ASBMR 30th Annual Meeting

The American Society for Bone and Mineral Research held its 30th annual meeting in Montreal between September 12 and 16. About 5,000 people attended, including roughly equal numbers of clinicians and scientists. As in the Endocrine Society, a substantial fraction of the ASBMR members work in more than one area.

Featured sessions included the Gerald Auerbach Lecture, presented by Dr. Mina Bissell on “The Architectural Basis of Tissue Specificity: The Relationship Between the Genome and 3-D Structure,” and the Louis Avioli Lecture, presented by Dr. Clifford Rosen on “Bone Marrow Fat: Neighbor or Nemesis?” Featured symposia on vitamin D, skeletal oncology, stem cells, pediatric bone mass accrual, skeletal dysplasia, cancer and bone, emerging research and therapeutic strategies, SERMs and SARMS, and oxidative stress provided attendees with an opportunity to hear leading investigators summarize the cutting edge in each of these areas. Finally, a session on the history of the society gave newer members a chance to hear about the ASBMR’s early days from those who were there.

These sessions notwithstanding, I believe that the most important message that emerged from the meeting was not delivered at a definable moment. Rather, the message emerged as a constant background that permeated a majority of the basic and translational and a significant fraction of the clinical presentations. That message is that the bone community has now fully embraced Harold Frost’s mechanostat hypothesis, that states that bone modeling and remodeling is largely a response to mechanical loading applied to the skeleton. According to this model, mechanical loading is a physiological variable, like hormone levels, subject to feedback control exerted by the (re)modeling response of bone. Also, as in the case of other hormonal feedback loops, there is cross-talk between the mechanostat and other hormonal axes.

For many years, the mechanostat hypothesis was considered an elegant model without much in the way of experimental support, but the past several years have provided a wealth of information about the details by which bone senses and responds to mechanical loading. Importantly, the story has relied on truly translational investigations, in which both clinical and laboratory observations have been vital. The osteoporosis pseudoglioma syndrome and families with autosomal dominant high bone mass provided the key to understanding the centrality of Wnt signaling to the physiology of skeletal loading. Recent work on osteocyte biology has led to the beginning of understanding of the role of these cells and their canalicular network in integrating mechanical stimuli and translating them into changes of osteoblast and osteoclast activity.
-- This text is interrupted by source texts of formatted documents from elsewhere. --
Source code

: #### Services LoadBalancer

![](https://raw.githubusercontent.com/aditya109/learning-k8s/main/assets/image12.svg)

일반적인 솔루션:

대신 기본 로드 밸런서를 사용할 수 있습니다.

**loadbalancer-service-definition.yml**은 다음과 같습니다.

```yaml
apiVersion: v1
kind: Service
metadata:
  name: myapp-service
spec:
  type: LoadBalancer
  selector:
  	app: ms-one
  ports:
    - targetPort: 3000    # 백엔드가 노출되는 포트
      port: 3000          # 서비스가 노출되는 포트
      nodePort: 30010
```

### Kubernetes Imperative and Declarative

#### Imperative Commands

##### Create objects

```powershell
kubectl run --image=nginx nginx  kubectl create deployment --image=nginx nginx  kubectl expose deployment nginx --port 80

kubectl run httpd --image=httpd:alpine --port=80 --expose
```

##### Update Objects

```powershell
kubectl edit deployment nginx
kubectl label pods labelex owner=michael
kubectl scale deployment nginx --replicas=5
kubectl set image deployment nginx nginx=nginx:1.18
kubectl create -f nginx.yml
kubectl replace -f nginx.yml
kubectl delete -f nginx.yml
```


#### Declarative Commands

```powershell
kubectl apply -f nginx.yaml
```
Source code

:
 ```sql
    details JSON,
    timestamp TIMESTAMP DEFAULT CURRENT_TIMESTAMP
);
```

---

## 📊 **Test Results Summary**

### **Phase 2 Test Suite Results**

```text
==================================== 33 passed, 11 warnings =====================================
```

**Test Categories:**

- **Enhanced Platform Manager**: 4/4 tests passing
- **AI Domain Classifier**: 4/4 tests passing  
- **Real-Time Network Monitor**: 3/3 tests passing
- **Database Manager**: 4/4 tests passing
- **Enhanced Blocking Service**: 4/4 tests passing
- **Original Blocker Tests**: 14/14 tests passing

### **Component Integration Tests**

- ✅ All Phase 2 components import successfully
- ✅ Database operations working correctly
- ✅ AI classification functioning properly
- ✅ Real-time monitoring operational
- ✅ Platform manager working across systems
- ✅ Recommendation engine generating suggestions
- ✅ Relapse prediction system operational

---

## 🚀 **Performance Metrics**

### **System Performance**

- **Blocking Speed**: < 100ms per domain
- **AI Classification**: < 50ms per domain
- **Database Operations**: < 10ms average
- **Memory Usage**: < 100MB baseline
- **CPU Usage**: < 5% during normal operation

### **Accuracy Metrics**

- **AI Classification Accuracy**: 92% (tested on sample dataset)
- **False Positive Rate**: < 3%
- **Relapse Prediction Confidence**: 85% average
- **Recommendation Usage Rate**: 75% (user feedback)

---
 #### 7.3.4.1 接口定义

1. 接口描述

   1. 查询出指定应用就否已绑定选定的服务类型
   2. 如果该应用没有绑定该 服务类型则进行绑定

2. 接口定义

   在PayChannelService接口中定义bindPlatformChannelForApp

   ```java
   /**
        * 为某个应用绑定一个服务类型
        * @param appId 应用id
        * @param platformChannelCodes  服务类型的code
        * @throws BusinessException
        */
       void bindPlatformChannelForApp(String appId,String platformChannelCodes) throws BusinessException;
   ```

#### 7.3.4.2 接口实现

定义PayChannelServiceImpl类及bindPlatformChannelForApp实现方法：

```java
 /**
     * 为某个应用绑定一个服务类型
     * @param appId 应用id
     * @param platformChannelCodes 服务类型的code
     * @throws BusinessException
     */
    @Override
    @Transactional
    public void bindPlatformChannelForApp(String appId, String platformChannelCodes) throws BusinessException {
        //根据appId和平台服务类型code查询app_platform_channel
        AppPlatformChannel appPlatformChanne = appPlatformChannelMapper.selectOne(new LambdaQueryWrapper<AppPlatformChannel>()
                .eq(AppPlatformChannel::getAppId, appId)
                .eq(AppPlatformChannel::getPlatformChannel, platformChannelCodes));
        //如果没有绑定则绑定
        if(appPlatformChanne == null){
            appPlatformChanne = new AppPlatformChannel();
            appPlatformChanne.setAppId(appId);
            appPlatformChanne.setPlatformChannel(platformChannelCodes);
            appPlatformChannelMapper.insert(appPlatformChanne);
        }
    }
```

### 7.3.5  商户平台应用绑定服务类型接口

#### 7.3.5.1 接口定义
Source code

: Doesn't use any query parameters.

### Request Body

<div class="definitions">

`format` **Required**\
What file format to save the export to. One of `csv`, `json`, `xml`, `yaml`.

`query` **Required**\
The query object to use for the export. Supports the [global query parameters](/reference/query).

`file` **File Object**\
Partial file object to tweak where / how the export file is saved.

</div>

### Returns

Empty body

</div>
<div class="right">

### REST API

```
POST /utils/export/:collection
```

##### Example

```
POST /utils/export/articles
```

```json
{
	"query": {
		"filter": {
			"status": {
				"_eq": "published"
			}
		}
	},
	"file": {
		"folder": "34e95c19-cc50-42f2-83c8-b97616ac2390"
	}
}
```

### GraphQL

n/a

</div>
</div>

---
Closer to the clinic, work is ongoing on developing passive vibration systems to apply anabolic stimuli to patients whose ability to perform weight bearing exercise is limited. Similar interventions are also being considered as a possible countermeasure for prolonged space missions. Components of the mechanotransduction loop are being assessed as targets for pharmacologic intervention. Load-stimulated modeling is also central to the emerging understanding of bone size, trabecular architecture and their relationship with bone mineral density.

The field has advanced dramatically during the 21st century. Bone biology and bone medicine is no longer about BMD and how it can be preserved in aging. It is about how the skeleton responds to mechanical, neural and endocrinological signals to cause the characteristic changes observed in the skeleton over the lifecycle and how these might be harnessed to prevent low trauma fractures. The era of integrative bone physiology has arrived, and clinical understanding will soon demand that practicing physicians keep pace.